Anthony Ackroyd is a comedian who, among other things, impersonates Kevin Rudd. He is campaigning in this by-election in character using the Rudd persona, standing for the Bullet Train for Australia party.
This seems a risky strategy because the real issues represented by the Bullet Train for Australia party are likely to be lost in the joke.
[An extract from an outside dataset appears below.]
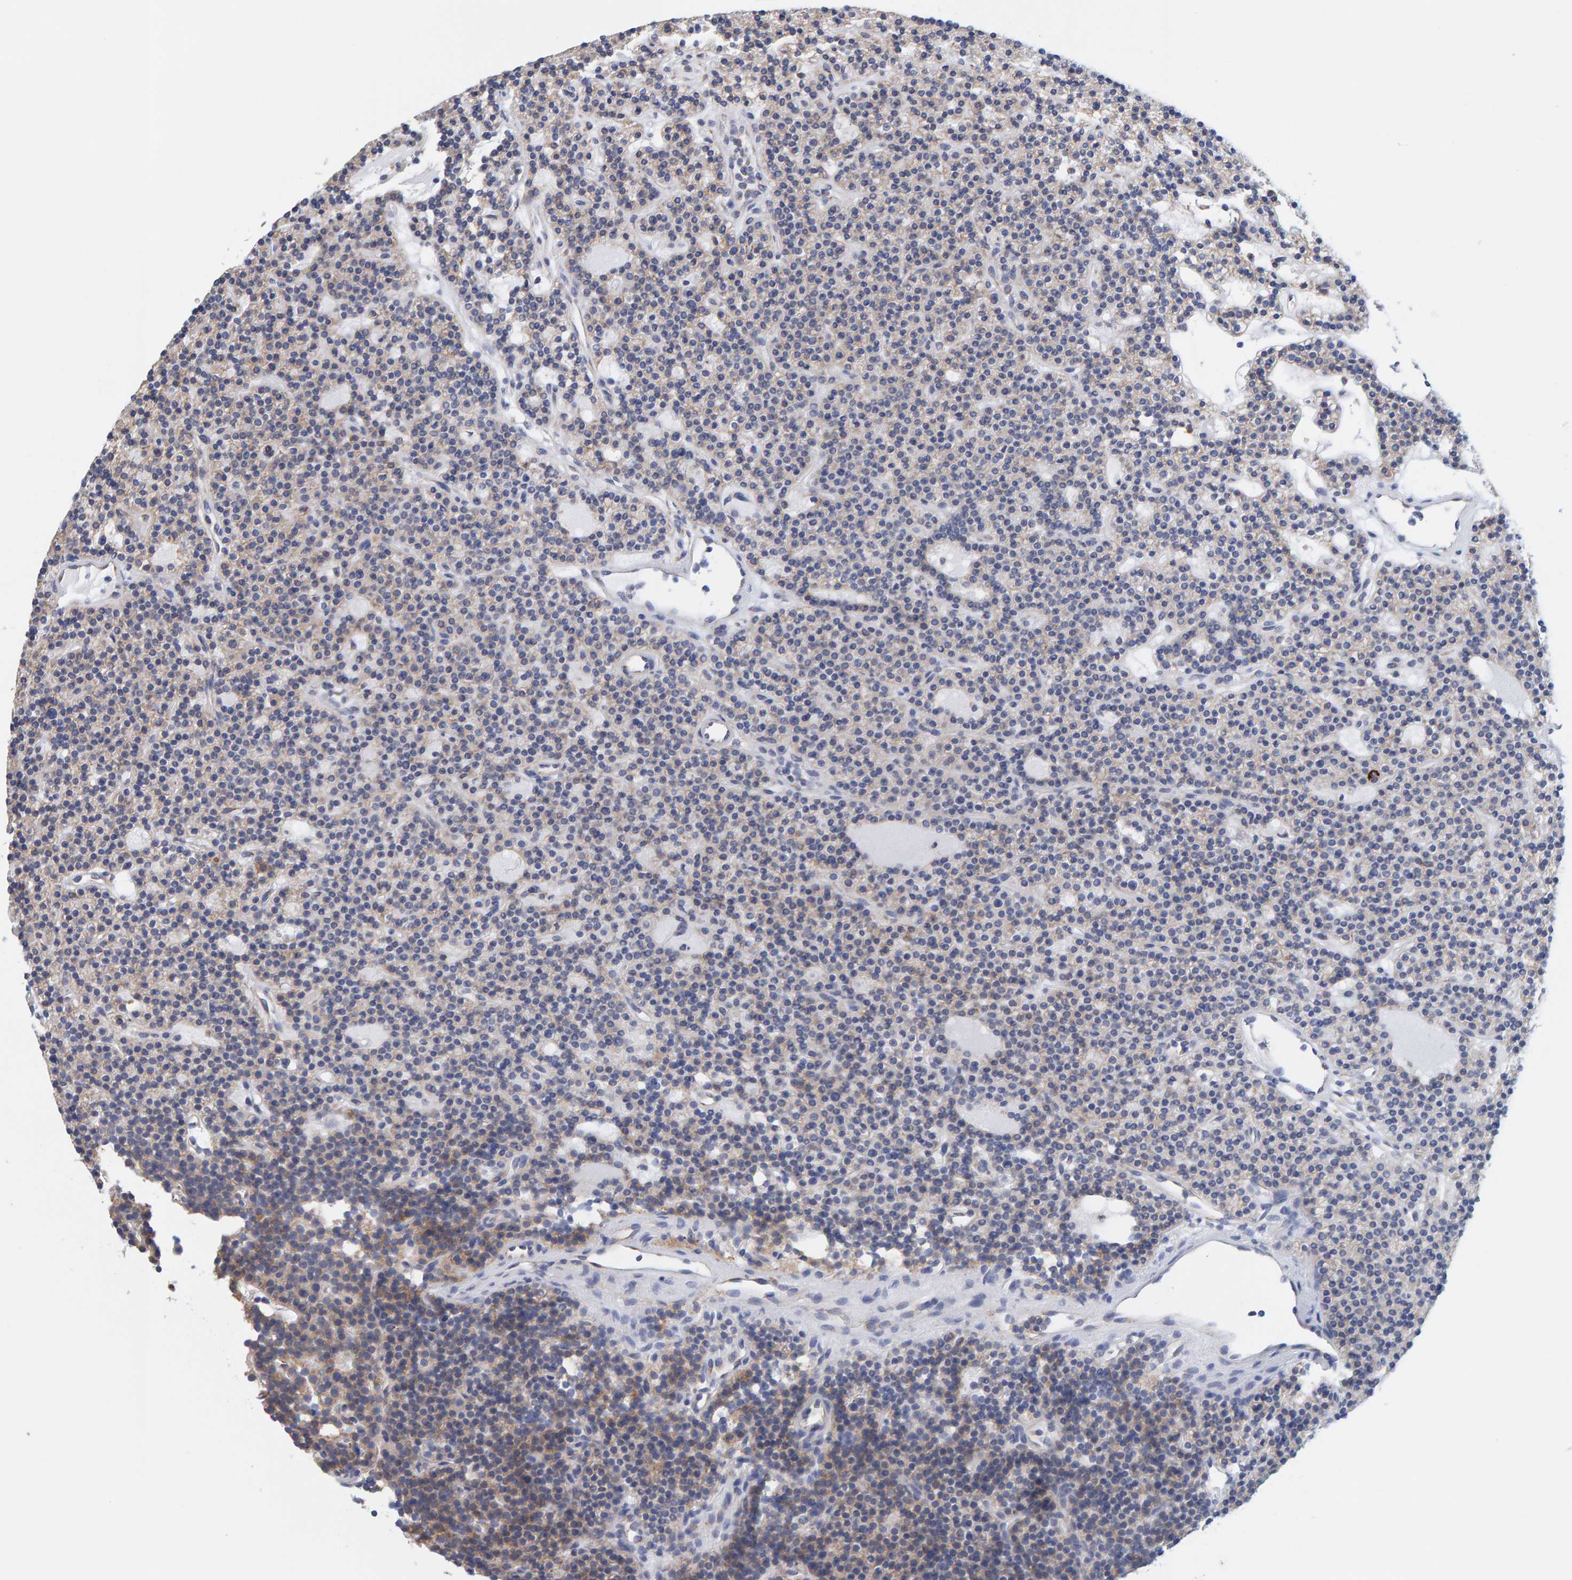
{"staining": {"intensity": "weak", "quantity": "<25%", "location": "cytoplasmic/membranous"}, "tissue": "parathyroid gland", "cell_type": "Glandular cells", "image_type": "normal", "snomed": [{"axis": "morphology", "description": "Normal tissue, NOS"}, {"axis": "topography", "description": "Parathyroid gland"}], "caption": "Immunohistochemistry (IHC) of unremarkable parathyroid gland shows no expression in glandular cells.", "gene": "SGPL1", "patient": {"sex": "male", "age": 75}}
This may indeed be the feedback Mr Ackroyd is receiving, because a few days ago he tweeted: “Could get peeved at unintelligent people who don’t understand political satire is vital to a healthy democracy but I’m having too much fun!”
A spokesperson for the party told me it is a serious one issue party (high speed rail), which does not take itself too seriously. He invited me to send emailed questions to Mr Ackroyd which I have done, but as yet I have not received a response.
The Greens have preferenced Mr Ackroyd at number two, and Travis Windsor tweeted recently that he sees Mr Ackroyd as his main rival.
Further information on Candidates.
Most candidates will participate in the Westender’s candidates’ forum to be held on Wednesday February 5. The Westender invites readers to submit their question on-line.
The Australian Christian Lobby will also be hosting a Candidates’ forum on Monday February 3.